C’est le 30 janvier que le Tribunal fédéral a enfin rendu son arrêt dans la cause 2C_219/2022, en le médiatisant par un communiqué de presse le jour de sa mise en ligne. Il a ainsi statué sur le recours dont il avait été saisi en 2022 contre l’arrêt que le Tribunal administratif fédéral avait rendu le 21 février 2021 confirmant, avec quelques réserves, la décision de l’Administration fédérale des contributions d’accorder l’assistance administrative demandée par la Russie le 30 octobre 2018 en vue d’établir, en rapport avec l’article 10 CDI RU-CY, si des sociétés chypriotes, qui avaient encaissé sur leurs comptes bancaires en Suisse des dividendes provenant d’une société russe, en étaient les bénéficiaires effectifs.

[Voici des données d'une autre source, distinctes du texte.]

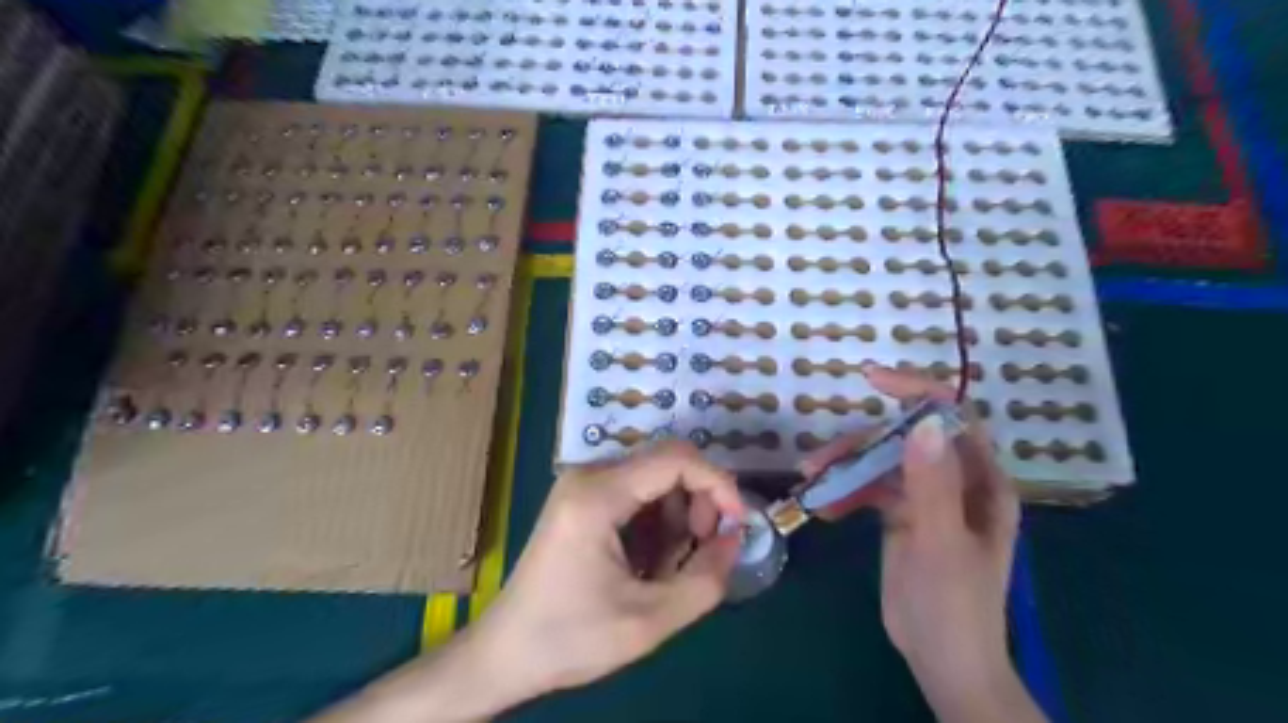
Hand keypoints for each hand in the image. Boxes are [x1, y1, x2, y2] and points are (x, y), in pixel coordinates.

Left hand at [313, 442, 750, 721]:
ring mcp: (582, 484)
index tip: (737, 525)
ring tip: (671, 567)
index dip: (718, 485)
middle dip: (699, 503)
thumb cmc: (570, 638)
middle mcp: (589, 474)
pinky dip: (657, 522)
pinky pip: (637, 493)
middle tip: (703, 552)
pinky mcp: (582, 497)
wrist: (505, 652)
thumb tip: (735, 538)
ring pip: (655, 478)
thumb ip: (705, 579)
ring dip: (679, 516)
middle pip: (667, 464)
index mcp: (598, 495)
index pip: (677, 459)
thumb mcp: (649, 621)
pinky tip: (649, 562)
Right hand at [802, 367, 1040, 721]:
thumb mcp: (942, 544)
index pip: (952, 418)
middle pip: (905, 439)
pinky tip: (823, 508)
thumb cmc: (954, 605)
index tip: (873, 381)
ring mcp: (926, 498)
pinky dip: (846, 493)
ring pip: (882, 462)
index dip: (917, 392)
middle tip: (820, 459)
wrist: (941, 660)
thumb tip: (922, 423)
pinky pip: (869, 490)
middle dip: (862, 443)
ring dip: (846, 467)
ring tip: (811, 480)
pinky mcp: (901, 516)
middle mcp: (955, 481)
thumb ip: (932, 486)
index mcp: (981, 482)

L’invasion de l’Ukraine par la Russie avait eu des conséquences directes et indirectes sur la procédure – plusieurs suspensions à la requête des recourantes (au sujet de la première, voir notamment notre blog de la semaine 24/22) et de l’Administration fédérale des contributions, suspension temporaire de l’échange de renseignements par le Conseil fédéral le 16 septembre 2022 (voir notamment notre blog de la semaine 24/22) et suspension partielle de la CDI (à l’exclusion toutefois de l’article 25a consacré à l’échange de renseignements) par la Russie le 8 août 2023 (voir notamment notre blog de la semaine 32/23). Faute de signes tangibles que la situation politique était en passe d’évoluer dans un avenir prévisible, la procédure avait été reprise le 13 novembre 2023.

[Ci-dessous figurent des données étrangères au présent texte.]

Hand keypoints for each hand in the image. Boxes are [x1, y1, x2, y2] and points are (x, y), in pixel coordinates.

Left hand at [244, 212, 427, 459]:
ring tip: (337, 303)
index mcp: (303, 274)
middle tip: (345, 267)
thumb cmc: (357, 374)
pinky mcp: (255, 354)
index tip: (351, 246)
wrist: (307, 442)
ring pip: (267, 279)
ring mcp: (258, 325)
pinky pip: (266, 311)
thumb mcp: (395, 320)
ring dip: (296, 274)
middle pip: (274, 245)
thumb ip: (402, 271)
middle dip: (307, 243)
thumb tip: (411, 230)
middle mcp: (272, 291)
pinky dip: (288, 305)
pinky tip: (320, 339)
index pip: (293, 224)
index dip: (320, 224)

La question juridique de principe au sens de l’article 84a LTF, qui était posée au Tribunal fédéral et qui a rendu le recours recevable, était de savoir si, dans le contexte actuel, l’échange de renseignements avec la Russie était admissible, en particulier eu égard à la nationalité, ukrainienne, des personnes concernées.
Les recourantes soutenaient que la transmission des renseignements en cause serait contraire à l’ordre public. Pour l’Administration fédérale des contributions, il convenait de suspendre à nouveau la procédure puisque la situation politique n’avait pas évolué.
Le tribunal a suivi les recourantes. Il a jugé que donner suite à la demande de la Russie, qui n’était plus membre du Conseil de l’Europe ni partie à la CEDH et avait été suspendue du Conseil des droits de l’homme des Nations Unies, n’offrirait pas les garanties nécessaires, surtout à des citoyens ukrainiens, contre des violations élémentaires des droits de l’homme ou des garanties fondamentales de l’Etat de droit. La communication a ainsi été refusée au motif qu’elle serait contraire à l’ordre public et au principe de spécialité. Le tribunal a aussi rappelé que les décisions en matière d’assistance administrative ne jouissent pas de l’autorité matérielle de la chose jugée, ce qui laissait la possibilité à la Russie de déposer ultérieurement une demande similaire.